## What you are asked to do
Go through the listing below and repeat it exactly, dropping the pictures.

## Records provided
________

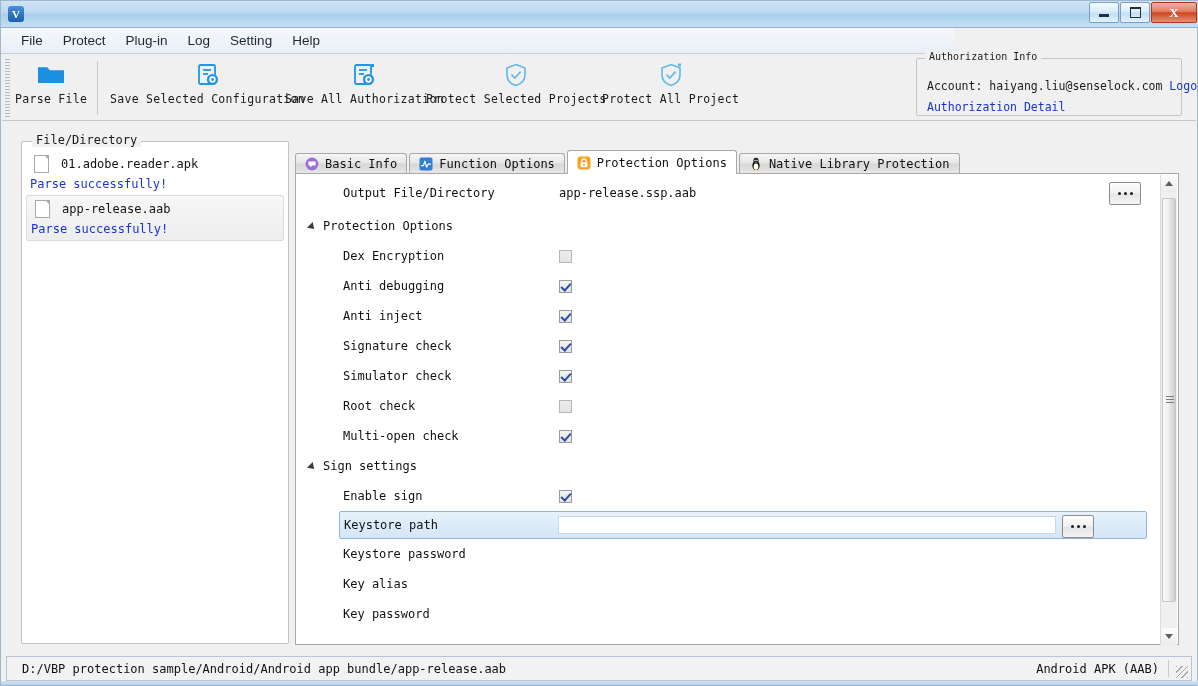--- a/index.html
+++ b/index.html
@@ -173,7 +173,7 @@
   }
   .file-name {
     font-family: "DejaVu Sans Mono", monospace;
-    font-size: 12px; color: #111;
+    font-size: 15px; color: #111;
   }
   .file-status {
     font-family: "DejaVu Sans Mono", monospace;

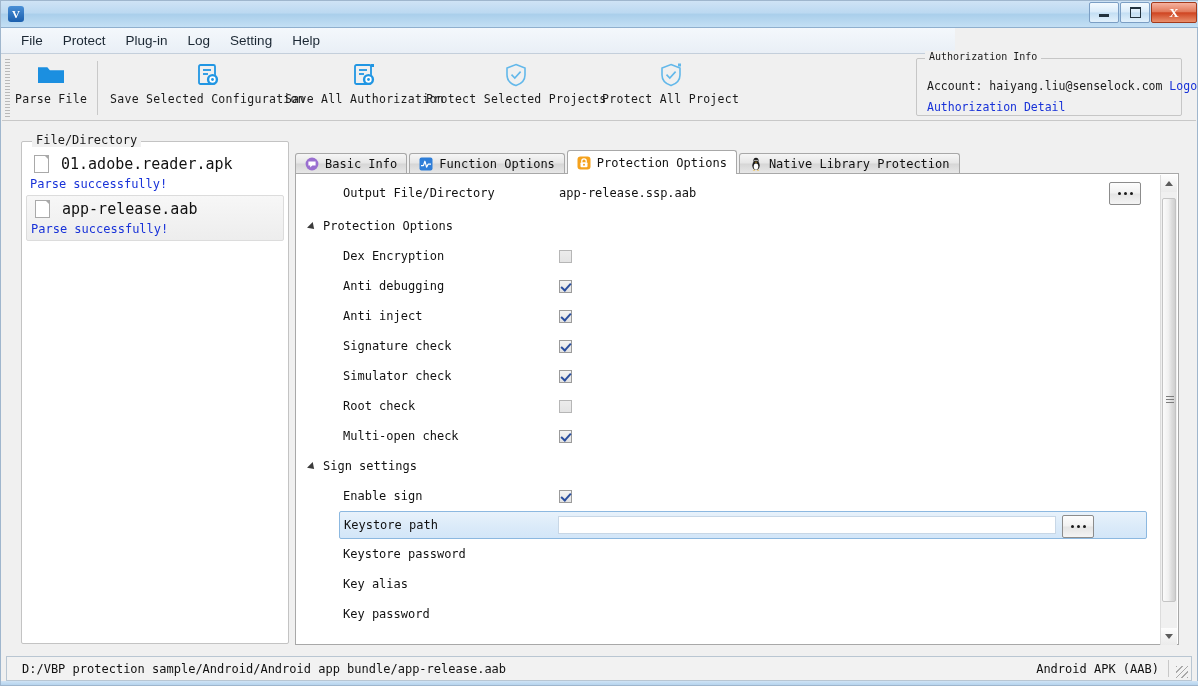--- a/index.html
+++ b/index.html
@@ -592,15 +592,6 @@
           <span class="cb checked"></span>
         </div>
 
-        <div class="row indent selected" style="margin:0 14px 0 42px; height:28px;">
-          <span class="lbl" style="padding-left:4px;">Keystore path</span>
-          <span class="editor" style="left:218px; width:498px;"></span>
-          <span class="dots-btn" style="left:722px; top:3px;">
-            <i></i>
-              <i></i>
-              <i></i>
-          </span>
-        </div>
 
         <div class="row indent">
           <span class="lbl">Keystore password</span>

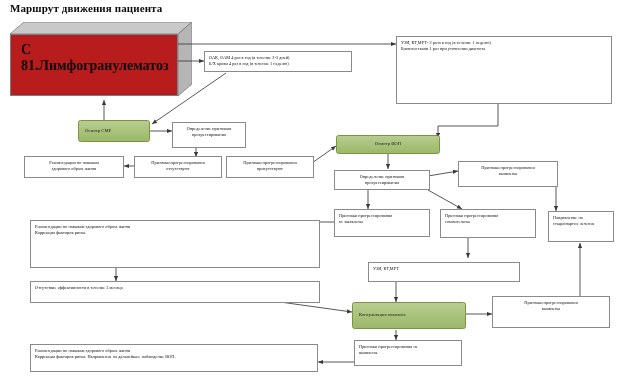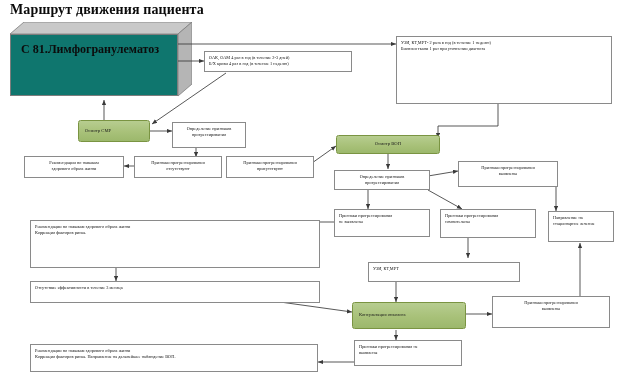--- a/index.html
+++ b/index.html
@@ -51,7 +51,7 @@
   .title {
     position: absolute;
     font-weight: bold;
-    font-size: 14px;
+    font-size: 11px;
     color: #0a0a0a;
     letter-spacing: 0.01em;
   }

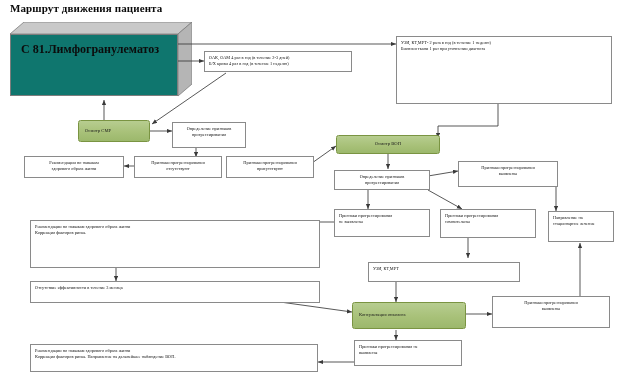--- a/index.html
+++ b/index.html
@@ -64,14 +64,14 @@
     top: 12px;
     width: 168px;
     height: 62px;
-    background: #0f766e;
+    background: #b91c1c;
     border: 0.8px solid #7d7d7d;
     box-sizing: border-box;
     display: flex;
     align-items: flex-start;
     padding: 7px 0 0 10px;
     font-weight: bold;
-    font-size: 12px;
+    font-size: 14px;
     color: #0c0c0c;
   }
   .nowrap-title { white-space: nowrap; }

________

## Task solution
--- a/index.html
+++ b/index.html
@@ -173,7 +173,7 @@
   }
   .file-name {
     font-family: "DejaVu Sans Mono", monospace;
-    font-size: 12px; color: #111;
+    font-size: 15px; color: #111;
   }
   .file-status {
     font-family: "DejaVu Sans Mono", monospace;

--- a/index.html
+++ b/index.html
@@ -592,15 +592,6 @@
           <span class="cb checked"></span>
         </div>
 
-        <div class="row indent selected" style="margin:0 14px 0 42px; height:28px;">
-          <span class="lbl" style="padding-left:4px;">Keystore path</span>
-          <span class="editor" style="left:218px; width:498px;"></span>
-          <span class="dots-btn" style="left:722px; top:3px;">
-            <i></i>
-              <i></i>
-              <i></i>
-          </span>
-        </div>
 
         <div class="row indent">
           <span class="lbl">Keystore password</span>

--- a/index.html
+++ b/index.html
@@ -51,7 +51,7 @@
   .title {
     position: absolute;
     font-weight: bold;
-    font-size: 14px;
+    font-size: 11px;
     color: #0a0a0a;
     letter-spacing: 0.01em;
   }

--- a/index.html
+++ b/index.html
@@ -64,14 +64,14 @@
     top: 12px;
     width: 168px;
     height: 62px;
-    background: #0f766e;
+    background: #b91c1c;
     border: 0.8px solid #7d7d7d;
     box-sizing: border-box;
     display: flex;
     align-items: flex-start;
     padding: 7px 0 0 10px;
     font-weight: bold;
-    font-size: 12px;
+    font-size: 14px;
     color: #0c0c0c;
   }
   .nowrap-title { white-space: nowrap; }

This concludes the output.